*** Opening of DATASET EXCERPTS ***

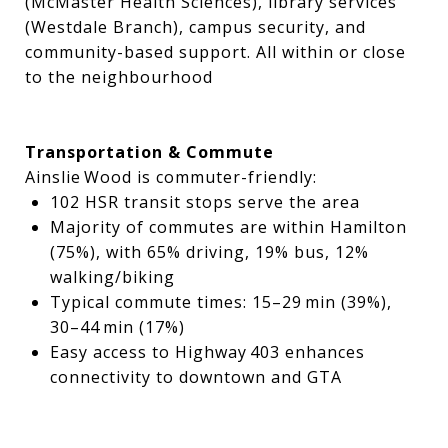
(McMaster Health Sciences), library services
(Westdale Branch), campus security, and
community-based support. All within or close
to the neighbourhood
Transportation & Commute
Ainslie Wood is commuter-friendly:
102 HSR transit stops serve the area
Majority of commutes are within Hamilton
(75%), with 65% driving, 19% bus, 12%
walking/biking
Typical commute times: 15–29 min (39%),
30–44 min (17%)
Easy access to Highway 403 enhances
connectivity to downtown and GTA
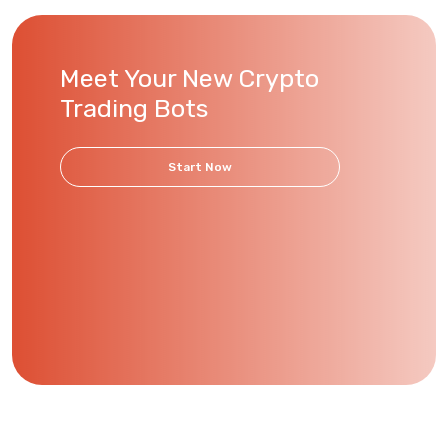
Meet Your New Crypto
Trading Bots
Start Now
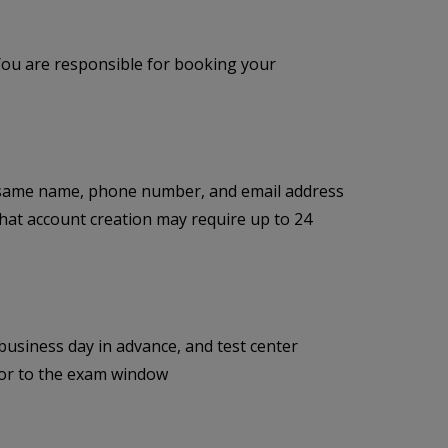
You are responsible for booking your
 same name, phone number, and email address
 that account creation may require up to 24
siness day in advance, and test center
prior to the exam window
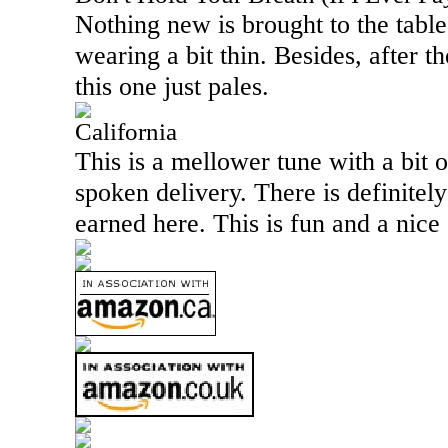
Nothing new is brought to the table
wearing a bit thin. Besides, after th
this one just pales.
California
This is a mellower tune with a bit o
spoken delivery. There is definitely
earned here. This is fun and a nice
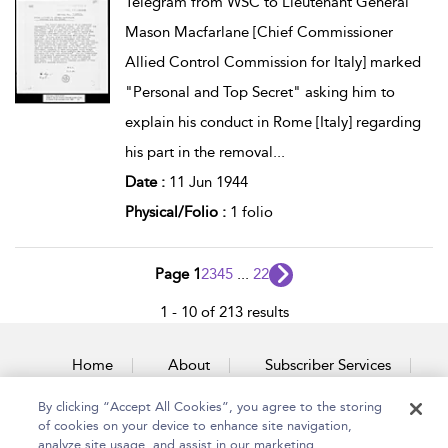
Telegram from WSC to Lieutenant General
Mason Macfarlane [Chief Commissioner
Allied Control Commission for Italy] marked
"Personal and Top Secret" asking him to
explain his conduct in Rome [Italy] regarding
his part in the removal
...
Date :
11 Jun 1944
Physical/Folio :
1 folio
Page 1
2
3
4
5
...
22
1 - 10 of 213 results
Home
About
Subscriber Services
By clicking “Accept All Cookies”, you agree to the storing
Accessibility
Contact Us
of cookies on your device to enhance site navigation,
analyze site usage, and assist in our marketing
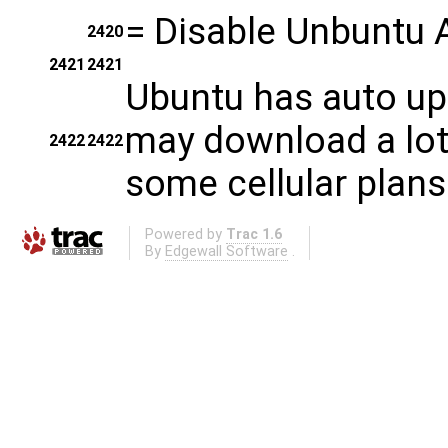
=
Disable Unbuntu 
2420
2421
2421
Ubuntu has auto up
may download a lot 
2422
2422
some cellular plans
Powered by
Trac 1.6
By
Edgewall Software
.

*** Close of DATASET EXCERPTS ***

Each line from the one that contains "that account creation may require up to 24" down to the one that contains "asking him to" is to be returned exactly as it stands above, both ends included, with pictures removed.

● **WRITTEN SOLUTION**
 that account creation may require up to 24
siness day in advance, and test center
prior to the exam window
Nothing new is brought to the table
wearing a bit thin. Besides, after th
this one just pales.
California
This is a mellower tune with a bit o
spoken delivery. There is definitely
earned here. This is fun and a nice
Telegram from WSC to Lieutenant General
Mason Macfarlane [Chief Commissioner
Allied Control Commission for Italy] marked
"Personal and Top Secret" asking him to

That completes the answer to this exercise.